Nigeria's surging stablecoin use is pushing the limits of traditional monetary and regulatory frameworks, the International Monetary Fund warned, as $59 billion in crypto inflows reshapes how the country moves money across borders.
Nigeria's surging stablecoin use is pushing the limits of traditional monetary and regulatory frameworks, the International Monetary Fund warned, as $59 billion in crypto inflows reshapes how the country moves money across borders.

Stablecoin adoption in Nigeria is testing the limits of existing monetary and regulatory frameworks, the International Monetary Fund said, warning that widespread use of dollar-pegged digital assets risks a form of digital dollarization in Africa's largest economy.
"The rapid growth of stablecoins as a cross-border payment channel creates new opportunities for financial inclusion but also poses risks to monetary policy transmission and financial integrity," Axel Schimmelpfennig and Bo Zhao, economists at the IMF, wrote in a report titled "Stablecoins in Nigeria: A Growing Cross-Border Channel."
Nigeria received about $59 billion in crypto-asset inflows between July 2023 and June 2024, the report showed, making it the second-ranked country globally in the 2024 Chainalysis Global Crypto Adoption Index. The country has accounted for roughly 60% of all stablecoin inflows into sub-Saharan Africa since 2019, as households and small businesses increasingly turn to smartphones and digital wallets for international transfers that settle in minutes rather than days.
The IMF's warning signals that global financial watchdogs are closely monitoring stablecoin-driven dollarization in developing economies, where remittance costs averaging 9% in sub-Saharan Africa and domestic currency depreciation create powerful incentives for dollar-denominated alternatives. The report raises the prospect that widespread stablecoin use could weaken demand for the naira, complicating the central bank's ability to manage inflation and monetary conditions.

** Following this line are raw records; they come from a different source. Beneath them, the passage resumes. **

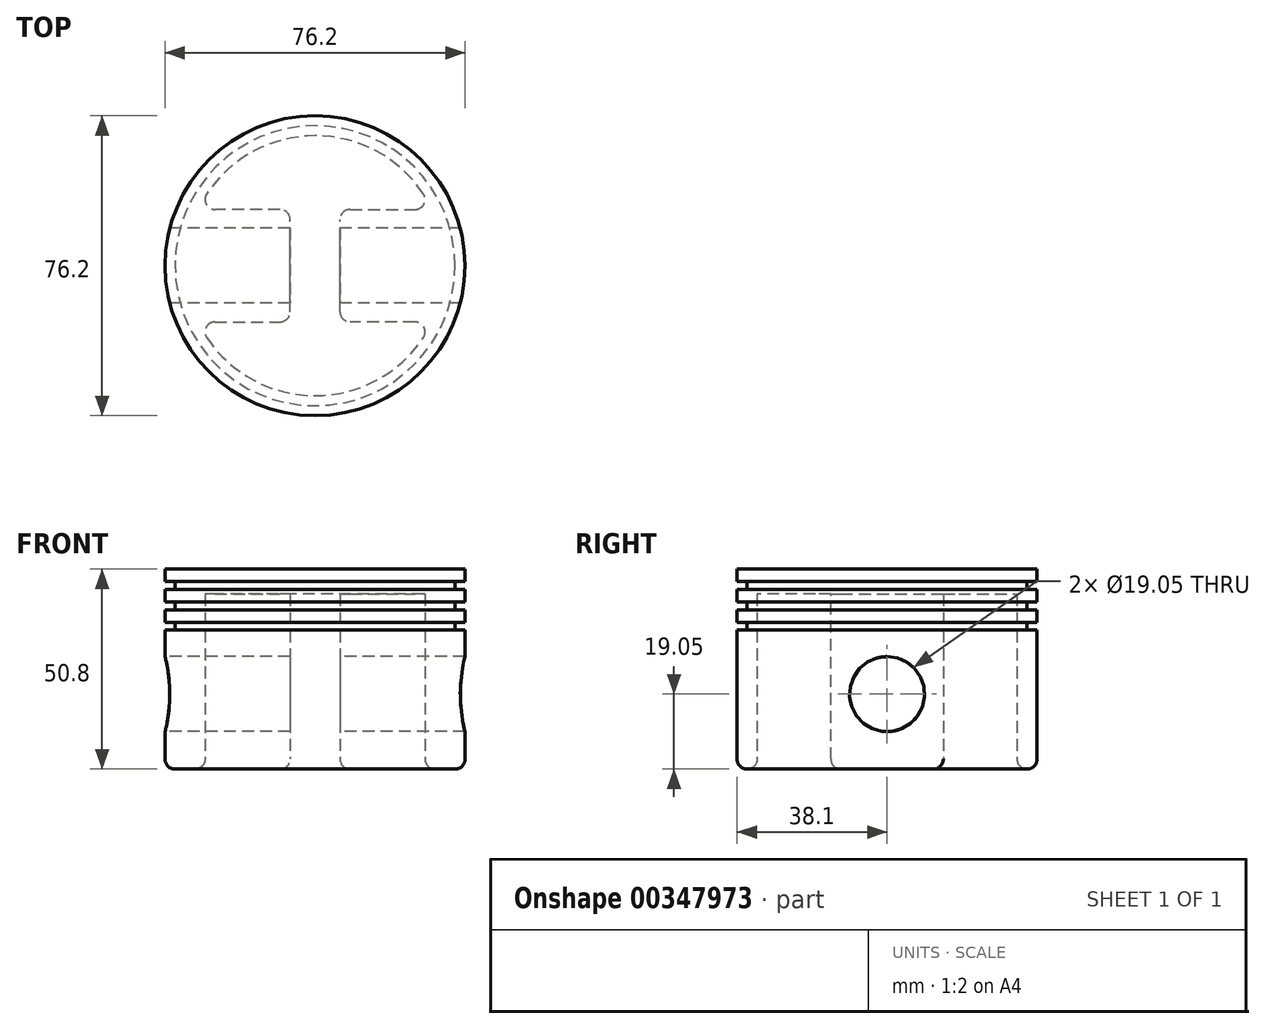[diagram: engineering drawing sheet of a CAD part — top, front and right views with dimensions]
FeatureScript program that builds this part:
annotation { "Feature Type Name" : "Feature", "Feature Type Description" : "" }
export const myFeature = defineFeature(function(context is Context, id is Id, definition is map)
    precondition{}
    {
        {
            var Q0;
            Q0=qCreatedBy(makeId("Top.planeOp"),FACE);
            var sketch = newSketch(context, id + "F0", { "sketchPlane" : qUnion([Q0])});
            skCircle(sketch, "E0", {"center": v(0, 0) * mm, "radius": 38.1 * mm});
            skSolve(sketch);
        }
        {
            var Q0;
            Q0 = qSketchRegion(id + "F0", true);
            extrude(context, id + "F1", {"entities" : qUnion([Q0]), "depth" : 50.8 * mm});
        }
        {
            var Q0;
            Q0=qCreatedBy(makeId("Right.planeOp"),FACE);
            cPlane(context, id + "F2", {"entities" : qUnion([Q0]), "cplaneType" : CPlaneType.OFFSET, "offset" : 38.1 * mm, "oppositeDirection" : true, "width" : 152.4 * mm, "height" : 152.4 * mm});
        }
        {
            var Q0;
            Q0=qCreatedBy(id+"F2.planeOp",FACE);
            var sketch = newSketch(context, id + "F3", { "sketchPlane" : qUnion([Q0])});
            skCircle(sketch, "E1", {"center": v(0, 19.05) * mm, "radius": 9.53 * mm});
            skSolve(sketch);
        }
        {
            var Q0;
            Q0 = qSketchRegion(id + "F3", true);
            extrude(context, id + "F4", {"entities" : qUnion([Q0]), "operationType" : NewBodyOperationType.REMOVE, "depth" : 76.2 * mm});
        }
        {
            var Q0;
            Q0=makeQuery(id+"F1.opExtrude","CAP_FACE",FACE,{"disambiguationData":[OSD([sQuery(id+"F0.wireOp",EDGE,"E0")])],"isStart":true});
            var sketch = newSketch(context, id + "F5", { "sketchPlane" : qUnion([Q0])});
            skArc(sketch, "E2", {"start": v(29.77, 14.29) * mm, "mid": v(0, 33.02) * mm, "end": v(-29.77, 14.29) * mm});
            skArc(sketch, "E3.trimOffspring", {"start": v(-29.77, -14.29) * mm, "mid": v(0, -33.02) * mm, "end": v(29.77, -14.29) * mm});
            skLineSegment(sketch, "E4", {"start": v(-29.77, 14.29) * mm, "end": v(-6.35, 14.29) * mm});
            skLineSegment(sketch, "E5", {"start": v(-6.35, 14.29) * mm, "end": v(-6.35, -14.29) * mm});
            skLineSegment(sketch, "E6", {"start": v(-6.35, -14.29) * mm, "end": v(-29.77, -14.29) * mm});
            skLineSegment(sketch, "E7", {"start": v(29.77, 14.29) * mm, "end": v(6.35, 14.29) * mm});
            skLineSegment(sketch, "E8", {"start": v(6.35, 14.29) * mm, "end": v(6.35, -14.29) * mm});
            skLineSegment(sketch, "E9", {"start": v(6.35, -14.29) * mm, "end": v(29.77, -14.29) * mm});
            skSolve(sketch);
        }
        {
            var Q0;
            Q0 = qSketchRegion(id + "F5", true);
            extrude(context, id + "F6", {"entities" : qUnion([Q0]), "operationType" : NewBodyOperationType.REMOVE, "oppositeDirection" : true, "depth" : 44.45 * mm});
        }
        {
            var Q0;
            Q0=qCreatedBy(makeId("Right.planeOp"),FACE);
            var sketch = newSketch(context, id + "F7", { "sketchPlane" : qUnion([Q0])});
            skLineSegment(sketch, "E10.bottom", {"start": v(-38.1, 35.33) * mm, "end": v(-35.56, 35.33) * mm});
            skLineSegment(sketch, "E10.top", {"start": v(-38.1, 37.31) * mm, "end": v(-35.56, 37.31) * mm});
            skLineSegment(sketch, "E10.left", {"start": v(-38.1, 35.33) * mm, "end": v(-38.1, 37.31) * mm});
            skLineSegment(sketch, "E10.right", {"start": v(-35.56, 35.33) * mm, "end": v(-35.56, 37.31) * mm});
            skLineSegment(sketch, "E11.bottom", {"start": v(-38.1, 40.49) * mm, "end": v(-35.56, 40.49) * mm});
            skLineSegment(sketch, "E11.top", {"start": v(-38.1, 42.47) * mm, "end": v(-35.56, 42.47) * mm});
            skLineSegment(sketch, "E11.left", {"start": v(-38.1, 40.49) * mm, "end": v(-38.1, 42.47) * mm});
            skLineSegment(sketch, "E11.right", {"start": v(-35.56, 40.49) * mm, "end": v(-35.56, 42.47) * mm});
            skLineSegment(sketch, "E12.bottom", {"start": v(-38.1, 45.64) * mm, "end": v(-35.56, 45.64) * mm});
            skLineSegment(sketch, "E12.top", {"start": v(-38.1, 47.63) * mm, "end": v(-35.56, 47.63) * mm});
            skLineSegment(sketch, "E12.left", {"start": v(-38.1, 45.64) * mm, "end": v(-38.1, 47.63) * mm});
            skLineSegment(sketch, "E12.right", {"start": v(-35.56, 45.64) * mm, "end": v(-35.56, 47.63) * mm});
            skSolve(sketch);
        }
        {
            var Q0;
            Q0 = qSketchRegion(id + "F7", true);
            var Q1;
            Q1=makeQuery(id+"F1.opExtrude","SWEPT_FACE",FACE,{"disambiguationData":[OSD([sQuery(id+"F0.wireOp",EDGE,"E0")])]});
            revolve(context, id + "F8", {"operationType" : NewBodyOperationType.REMOVE, "entities" : qUnion([Q0]), "axis" : qUnion([Q1]), "revolveType" : RevolveType.FULL, "oppositeDirection" : true});
        }
        {
            var Q0;
            Q0=makeQuery(id+"F6.boolean.opBoolean","COPY",EDGE,{"derivedFrom":makeQuery(id+"F6.opExtrude","SWEPT_EDGE",EDGE,{"disambiguationData":[OSD([sQuery(id+"F5.wireOp",EDGE,"E2"),sQuery(id+"F5.wireOp",EDGE,"E4")])]})});
            var Q1;
            Q1=makeQuery(id+"F6.boolean.opBoolean","COPY",EDGE,{"derivedFrom":makeQuery(id+"F6.opExtrude","SWEPT_EDGE",EDGE,{"disambiguationData":[OSD([sQuery(id+"F5.wireOp",EDGE,"E4"),sQuery(id+"F5.wireOp",EDGE,"E5")])]})});
            var Q2;
            Q2=makeQuery(id+"F6.boolean.opBoolean","COPY",EDGE,{"derivedFrom":makeQuery(id+"F6.opExtrude","SWEPT_EDGE",EDGE,{"disambiguationData":[OSD([sQuery(id+"F5.wireOp",EDGE,"E5"),sQuery(id+"F5.wireOp",EDGE,"E6")])]})});
            var Q3;
            Q3=makeQuery(id+"F6.boolean.opBoolean","COPY",EDGE,{"derivedFrom":makeQuery(id+"F6.opExtrude","SWEPT_EDGE",EDGE,{"disambiguationData":[OSD([sQuery(id+"F5.wireOp",EDGE,"E8"),sQuery(id+"F5.wireOp",EDGE,"E9")])]})});
            var Q4;
            Q4=makeQuery(id+"F6.boolean.opBoolean","COPY",EDGE,{"derivedFrom":makeQuery(id+"F6.opExtrude","SWEPT_EDGE",EDGE,{"disambiguationData":[OSD([sQuery(id+"F5.wireOp",EDGE,"E7"),sQuery(id+"F5.wireOp",EDGE,"E8")])]})});
            var Q5;
            Q5=makeQuery(id+"F6.boolean.opBoolean","COPY",EDGE,{"derivedFrom":makeQuery(id+"F6.opExtrude","SWEPT_EDGE",EDGE,{"disambiguationData":[OSD([sQuery(id+"F5.wireOp",EDGE,"E3.trimOffspring"),sQuery(id+"F5.wireOp",EDGE,"E9")])]})});
            var Q6;
            Q6=makeQuery(id+"F6.boolean.opBoolean","COPY",EDGE,{"derivedFrom":makeQuery(id+"F6.opExtrude","SWEPT_EDGE",EDGE,{"disambiguationData":[OSD([sQuery(id+"F5.wireOp",EDGE,"E2"),sQuery(id+"F5.wireOp",EDGE,"E7")])]})});
            var Q7;
            Q7=makeQuery(id+"F6.boolean.opBoolean","COPY",EDGE,{"derivedFrom":makeQuery(id+"F6.opExtrude","SWEPT_EDGE",EDGE,{"disambiguationData":[OSD([sQuery(id+"F5.wireOp",EDGE,"E3.trimOffspring"),sQuery(id+"F5.wireOp",EDGE,"E6")])]})});
            fillet(context, id + "F9", {"entities" : qUnion([Q0, Q1, Q2, Q3, Q4, Q5, Q6, Q7]), "radius" : 2.54 * mm, "tangentPropagation" : true, "allowEdgeOverflow" : false});
        }
        {
            var Q0;
            Q0=makeQuery(id+"F1.opExtrude","CAP_FACE",FACE,{"disambiguationData":[OSD([sQuery(id+"F0.wireOp",EDGE,"E0")])],"isStart":true});
            fillet(context, id + "F10", {"entities" : qUnion([Q0]), "radius" : 2.54 * mm, "tangentPropagation" : true, "allowEdgeOverflow" : false});
        }
    });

The IMF drew a direct parallel between stablecoin adoption and traditional dollarization, where residents hold foreign currency as a hedge against local currency instability. Nigeria's naira has faced persistent depreciation pressure, with inflation and foreign exchange shortages cited in the report as key drivers of stablecoin demand. Users have turned to dollar-linked tokens not only for remittances but also to pay foreign suppliers and protect savings from currency erosion.
The report noted that after the Central Bank of Nigeria restricted banks from servicing crypto exchanges in 2021, activity migrated toward peer-to-peer platforms with weaker regulatory oversight. This shift has made transaction monitoring more difficult, the IMF said, raising concerns about financial integrity and potential use for illicit financial flows.

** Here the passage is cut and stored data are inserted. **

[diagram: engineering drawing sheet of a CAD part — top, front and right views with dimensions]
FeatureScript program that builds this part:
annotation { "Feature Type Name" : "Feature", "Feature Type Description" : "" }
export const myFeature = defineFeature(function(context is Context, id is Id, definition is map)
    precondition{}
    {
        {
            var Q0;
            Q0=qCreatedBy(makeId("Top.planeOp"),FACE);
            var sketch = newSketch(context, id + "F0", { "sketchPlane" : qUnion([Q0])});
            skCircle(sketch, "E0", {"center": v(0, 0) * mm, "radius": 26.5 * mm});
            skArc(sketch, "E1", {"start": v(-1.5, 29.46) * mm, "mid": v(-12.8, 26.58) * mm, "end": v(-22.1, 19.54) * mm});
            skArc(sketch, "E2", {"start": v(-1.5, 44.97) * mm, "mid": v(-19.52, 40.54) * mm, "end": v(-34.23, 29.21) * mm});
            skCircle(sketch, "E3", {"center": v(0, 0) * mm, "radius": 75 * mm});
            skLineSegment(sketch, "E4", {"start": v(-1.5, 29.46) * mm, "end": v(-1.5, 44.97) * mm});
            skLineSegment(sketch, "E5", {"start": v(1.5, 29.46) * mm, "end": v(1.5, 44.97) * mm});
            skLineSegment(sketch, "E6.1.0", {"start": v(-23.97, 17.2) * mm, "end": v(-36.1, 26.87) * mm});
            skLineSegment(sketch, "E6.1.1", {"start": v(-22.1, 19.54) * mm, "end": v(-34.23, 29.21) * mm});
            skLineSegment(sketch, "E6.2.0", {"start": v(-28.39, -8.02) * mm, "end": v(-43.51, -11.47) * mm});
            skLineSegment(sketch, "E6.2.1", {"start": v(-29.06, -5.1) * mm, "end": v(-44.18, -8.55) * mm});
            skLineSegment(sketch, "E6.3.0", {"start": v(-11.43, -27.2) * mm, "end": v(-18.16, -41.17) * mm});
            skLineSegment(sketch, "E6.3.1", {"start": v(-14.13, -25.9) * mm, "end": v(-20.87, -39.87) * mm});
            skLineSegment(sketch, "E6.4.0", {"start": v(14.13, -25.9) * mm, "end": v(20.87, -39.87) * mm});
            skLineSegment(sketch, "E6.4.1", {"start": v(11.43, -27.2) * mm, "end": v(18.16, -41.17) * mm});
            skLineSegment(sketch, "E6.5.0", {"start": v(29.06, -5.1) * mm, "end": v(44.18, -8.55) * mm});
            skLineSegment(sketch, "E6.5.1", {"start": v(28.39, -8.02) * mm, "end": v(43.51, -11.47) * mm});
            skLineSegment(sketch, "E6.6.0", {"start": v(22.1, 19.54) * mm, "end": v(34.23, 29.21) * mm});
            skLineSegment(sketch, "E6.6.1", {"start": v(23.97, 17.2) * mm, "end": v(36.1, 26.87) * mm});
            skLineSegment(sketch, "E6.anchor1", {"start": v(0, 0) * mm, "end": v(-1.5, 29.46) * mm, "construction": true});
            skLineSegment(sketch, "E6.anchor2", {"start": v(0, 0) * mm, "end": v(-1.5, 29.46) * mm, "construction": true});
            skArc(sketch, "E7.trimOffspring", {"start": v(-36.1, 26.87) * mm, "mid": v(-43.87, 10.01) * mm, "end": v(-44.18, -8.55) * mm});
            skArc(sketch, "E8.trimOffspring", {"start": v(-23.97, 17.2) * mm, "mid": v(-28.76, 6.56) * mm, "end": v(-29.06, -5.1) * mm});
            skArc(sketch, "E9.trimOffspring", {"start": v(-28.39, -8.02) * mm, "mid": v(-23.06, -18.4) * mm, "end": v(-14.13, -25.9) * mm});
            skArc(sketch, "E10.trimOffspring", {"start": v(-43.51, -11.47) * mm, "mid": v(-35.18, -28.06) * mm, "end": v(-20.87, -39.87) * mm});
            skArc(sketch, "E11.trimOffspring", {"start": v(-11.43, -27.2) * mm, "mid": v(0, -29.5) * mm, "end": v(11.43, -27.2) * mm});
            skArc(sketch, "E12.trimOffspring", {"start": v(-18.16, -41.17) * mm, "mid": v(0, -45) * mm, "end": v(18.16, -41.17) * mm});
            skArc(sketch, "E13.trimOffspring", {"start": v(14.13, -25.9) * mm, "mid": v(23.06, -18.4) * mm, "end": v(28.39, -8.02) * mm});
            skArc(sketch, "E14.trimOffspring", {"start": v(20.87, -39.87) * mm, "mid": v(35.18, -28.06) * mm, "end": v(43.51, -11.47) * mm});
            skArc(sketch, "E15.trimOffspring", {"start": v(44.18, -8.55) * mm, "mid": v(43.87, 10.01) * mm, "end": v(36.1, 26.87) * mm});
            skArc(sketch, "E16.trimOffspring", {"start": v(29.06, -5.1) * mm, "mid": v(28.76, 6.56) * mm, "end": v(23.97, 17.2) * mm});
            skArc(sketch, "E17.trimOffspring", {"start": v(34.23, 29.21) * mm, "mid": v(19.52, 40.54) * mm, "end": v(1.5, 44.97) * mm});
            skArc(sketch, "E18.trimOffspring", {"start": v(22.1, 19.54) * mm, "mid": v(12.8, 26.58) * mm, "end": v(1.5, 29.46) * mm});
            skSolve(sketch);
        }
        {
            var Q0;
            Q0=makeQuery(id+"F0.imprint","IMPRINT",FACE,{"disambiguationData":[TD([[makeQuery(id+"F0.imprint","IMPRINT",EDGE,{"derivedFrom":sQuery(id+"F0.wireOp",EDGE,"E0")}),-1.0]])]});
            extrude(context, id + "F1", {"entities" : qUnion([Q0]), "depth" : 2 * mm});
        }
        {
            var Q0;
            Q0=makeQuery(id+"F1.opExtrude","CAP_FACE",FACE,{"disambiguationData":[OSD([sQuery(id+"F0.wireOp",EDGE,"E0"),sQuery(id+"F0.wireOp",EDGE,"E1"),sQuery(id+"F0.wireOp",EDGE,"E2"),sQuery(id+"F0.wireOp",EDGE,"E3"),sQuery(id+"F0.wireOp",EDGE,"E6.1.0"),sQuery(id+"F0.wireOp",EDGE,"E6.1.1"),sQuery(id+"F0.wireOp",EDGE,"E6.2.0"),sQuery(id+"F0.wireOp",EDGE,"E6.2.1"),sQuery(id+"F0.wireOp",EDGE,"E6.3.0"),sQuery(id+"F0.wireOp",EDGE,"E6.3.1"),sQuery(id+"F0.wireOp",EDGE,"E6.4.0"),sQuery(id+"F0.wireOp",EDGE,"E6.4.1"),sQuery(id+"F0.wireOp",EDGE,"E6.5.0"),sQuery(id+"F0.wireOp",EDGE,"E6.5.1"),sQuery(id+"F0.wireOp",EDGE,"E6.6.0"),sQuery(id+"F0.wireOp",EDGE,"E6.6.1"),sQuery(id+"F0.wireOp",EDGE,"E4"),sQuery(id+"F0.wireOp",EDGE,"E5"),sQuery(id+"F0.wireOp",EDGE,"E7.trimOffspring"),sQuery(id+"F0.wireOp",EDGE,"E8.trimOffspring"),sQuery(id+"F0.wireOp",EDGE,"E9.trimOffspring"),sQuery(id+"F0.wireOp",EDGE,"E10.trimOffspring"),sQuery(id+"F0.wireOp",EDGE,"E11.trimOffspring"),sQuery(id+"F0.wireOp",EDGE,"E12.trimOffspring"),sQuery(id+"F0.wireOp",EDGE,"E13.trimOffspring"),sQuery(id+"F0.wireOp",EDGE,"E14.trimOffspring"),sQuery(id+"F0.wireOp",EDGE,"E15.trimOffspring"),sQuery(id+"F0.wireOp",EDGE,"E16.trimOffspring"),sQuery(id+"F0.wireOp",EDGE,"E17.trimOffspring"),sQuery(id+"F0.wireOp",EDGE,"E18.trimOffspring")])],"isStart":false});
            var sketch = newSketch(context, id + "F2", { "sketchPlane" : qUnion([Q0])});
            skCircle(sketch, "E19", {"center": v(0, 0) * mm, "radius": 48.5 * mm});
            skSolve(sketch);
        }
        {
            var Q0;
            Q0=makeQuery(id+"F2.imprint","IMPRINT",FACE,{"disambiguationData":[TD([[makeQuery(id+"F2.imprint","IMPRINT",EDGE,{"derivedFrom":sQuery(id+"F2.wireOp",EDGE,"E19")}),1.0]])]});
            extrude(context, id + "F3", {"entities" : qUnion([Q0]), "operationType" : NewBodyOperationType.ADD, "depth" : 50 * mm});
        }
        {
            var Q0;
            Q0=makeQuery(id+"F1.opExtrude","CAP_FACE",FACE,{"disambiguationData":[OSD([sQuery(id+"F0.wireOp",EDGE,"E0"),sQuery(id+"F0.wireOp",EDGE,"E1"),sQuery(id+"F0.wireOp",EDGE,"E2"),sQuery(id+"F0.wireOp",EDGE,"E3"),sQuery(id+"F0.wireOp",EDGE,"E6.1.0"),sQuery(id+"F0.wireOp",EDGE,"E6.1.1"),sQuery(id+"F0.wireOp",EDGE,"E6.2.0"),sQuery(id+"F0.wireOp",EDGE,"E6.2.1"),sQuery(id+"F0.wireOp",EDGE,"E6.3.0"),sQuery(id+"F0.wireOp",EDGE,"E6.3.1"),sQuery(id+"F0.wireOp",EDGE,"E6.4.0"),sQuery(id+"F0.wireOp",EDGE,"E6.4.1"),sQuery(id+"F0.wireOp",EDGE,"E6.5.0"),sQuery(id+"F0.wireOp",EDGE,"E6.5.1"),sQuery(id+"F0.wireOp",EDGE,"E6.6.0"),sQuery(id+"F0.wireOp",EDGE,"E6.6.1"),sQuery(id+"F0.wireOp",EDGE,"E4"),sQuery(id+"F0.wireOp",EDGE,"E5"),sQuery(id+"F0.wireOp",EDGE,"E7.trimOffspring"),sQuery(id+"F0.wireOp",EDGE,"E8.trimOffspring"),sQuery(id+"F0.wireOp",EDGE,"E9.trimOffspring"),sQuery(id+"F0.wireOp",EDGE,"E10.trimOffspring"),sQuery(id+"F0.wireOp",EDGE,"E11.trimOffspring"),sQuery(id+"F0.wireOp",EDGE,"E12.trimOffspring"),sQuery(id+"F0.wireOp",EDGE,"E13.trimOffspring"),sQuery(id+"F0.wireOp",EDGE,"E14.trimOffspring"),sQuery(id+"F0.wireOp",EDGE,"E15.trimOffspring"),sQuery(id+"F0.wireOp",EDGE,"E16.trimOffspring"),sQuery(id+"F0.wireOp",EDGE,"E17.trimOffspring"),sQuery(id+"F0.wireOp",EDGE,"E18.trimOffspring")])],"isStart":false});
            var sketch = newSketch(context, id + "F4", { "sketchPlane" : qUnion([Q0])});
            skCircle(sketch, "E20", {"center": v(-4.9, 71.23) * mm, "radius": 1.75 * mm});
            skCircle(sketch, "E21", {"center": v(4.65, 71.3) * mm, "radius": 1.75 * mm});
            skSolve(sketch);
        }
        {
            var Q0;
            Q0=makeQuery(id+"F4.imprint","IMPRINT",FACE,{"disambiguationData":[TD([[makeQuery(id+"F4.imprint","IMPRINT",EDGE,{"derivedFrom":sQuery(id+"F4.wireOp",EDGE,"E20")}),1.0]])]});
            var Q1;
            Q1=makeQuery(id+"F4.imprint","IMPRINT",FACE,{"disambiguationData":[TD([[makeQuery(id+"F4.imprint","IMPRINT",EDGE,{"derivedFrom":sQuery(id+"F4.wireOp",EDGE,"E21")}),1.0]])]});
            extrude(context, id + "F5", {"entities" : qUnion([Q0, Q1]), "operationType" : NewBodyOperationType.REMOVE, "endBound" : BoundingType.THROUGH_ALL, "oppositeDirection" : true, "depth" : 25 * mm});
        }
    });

The IMF's analysis carries implications beyond Nigeria. Other emerging markets with high remittance dependence, weak local currencies, and limited banking access face similar dynamics. The fund said stablecoins could improve trade efficiency and financial inclusion but warned that widespread dollar-denominated digital asset use might reduce demand for local currency, weakening monetary policy transmission.
The report did not prescribe specific policy responses but highlighted the need for regulatory frameworks that address stablecoin reserves, consumer protections, and cross-border monitoring standards. The IMF noted that some digital platforms may not provide the same oversight as traditional banks, creating gaps in anti-money laundering and counter-terrorism financing controls.
This article is for informational purposes only and does not constitute investment advice.